WHAT IS REQUIRED:
Answer the following questions from the thesis excerpt below.
(a) Which simulation software and version does Chapter 4 use?
(b) What parameters does Section 2.1 name for the analysis?
(c) According to Section 2.1, why is the single phase fault chosen?

PAGE EXCERPT:

Some others papers and researches have been written and discussed in the field of transient stability analysis. The subject of the power stability is a wide and very important.

1.3 Thesis Overview

The following is an outline of this thesis.

Chapter 1: Introduction to models of power systems, and a literature review discusses published information in a transient stability analysis.

Chapter 2: Review of the issues, the stability problem, and rotor angle stability, frequency

stability and voltage stability of power system, the single phase earth fault in high voltage distribution networks that are low impedance ground.

Chapter 3: Review of the issues, the need for generator excitation control, the automatic

voltage regulator AVR with or without power system stabilizer PSS, the design modern control excitation in power system. This chapter presents the excitation system, and turbine

governor system for the design of an excitation control in this thesis.

Chapter 4: Simulations and results of the study for system analysis under single phase

fault using analysis simulation with power-world version 18 simulation.

CHAPTER 2

POWER SYSTEM STABILITY

2.1 The Stability Problem

The stability problem was discussed, the power-angle relationship, swing Equation are preface to our study. Then, the different parameters for which the analysis is offered include the fault clearing time (FCT), damping coefficient, generator armature resistance and fault location.

The single phase fault is mostly seen in networks, for this reason, in this thesis the single phase earth fault in high voltage transmission lines that are low impedance grounded is used. First, the basic of low impedance grounded system are discussed. The clearing time of earth faults, and the fault location are discussed and effect were observed.

EXTRACTED RECORDS:
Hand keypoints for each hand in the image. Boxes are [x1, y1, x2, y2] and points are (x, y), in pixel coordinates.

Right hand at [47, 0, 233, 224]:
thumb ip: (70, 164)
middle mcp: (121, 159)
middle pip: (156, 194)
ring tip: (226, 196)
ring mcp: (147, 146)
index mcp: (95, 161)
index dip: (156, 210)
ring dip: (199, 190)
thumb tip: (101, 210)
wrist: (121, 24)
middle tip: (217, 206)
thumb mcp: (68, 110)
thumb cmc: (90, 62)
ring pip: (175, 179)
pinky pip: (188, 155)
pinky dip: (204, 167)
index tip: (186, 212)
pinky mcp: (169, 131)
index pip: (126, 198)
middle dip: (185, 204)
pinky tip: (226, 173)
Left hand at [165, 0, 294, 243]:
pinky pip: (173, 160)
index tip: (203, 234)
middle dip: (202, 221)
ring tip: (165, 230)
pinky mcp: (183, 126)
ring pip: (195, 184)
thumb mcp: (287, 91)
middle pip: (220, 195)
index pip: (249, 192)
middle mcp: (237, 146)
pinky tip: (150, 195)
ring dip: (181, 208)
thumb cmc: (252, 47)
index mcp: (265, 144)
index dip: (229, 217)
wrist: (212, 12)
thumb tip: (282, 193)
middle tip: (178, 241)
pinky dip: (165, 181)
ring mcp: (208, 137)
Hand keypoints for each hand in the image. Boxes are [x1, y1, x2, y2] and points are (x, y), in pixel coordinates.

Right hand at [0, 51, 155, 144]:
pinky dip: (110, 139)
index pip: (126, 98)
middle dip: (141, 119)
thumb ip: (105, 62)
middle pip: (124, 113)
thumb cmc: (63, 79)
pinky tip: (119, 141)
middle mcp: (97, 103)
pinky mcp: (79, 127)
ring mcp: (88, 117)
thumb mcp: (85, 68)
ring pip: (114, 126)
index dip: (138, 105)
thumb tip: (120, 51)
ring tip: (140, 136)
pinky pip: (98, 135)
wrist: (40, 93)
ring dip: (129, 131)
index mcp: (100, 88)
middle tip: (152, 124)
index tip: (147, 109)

ANSWER BOX:
(a) Power-world version 18.
(b) Fault clearing time (FCT), damping coefficient, generator armature resistance, and fault location.
(c) The single phase fault is the one most often seen in networks.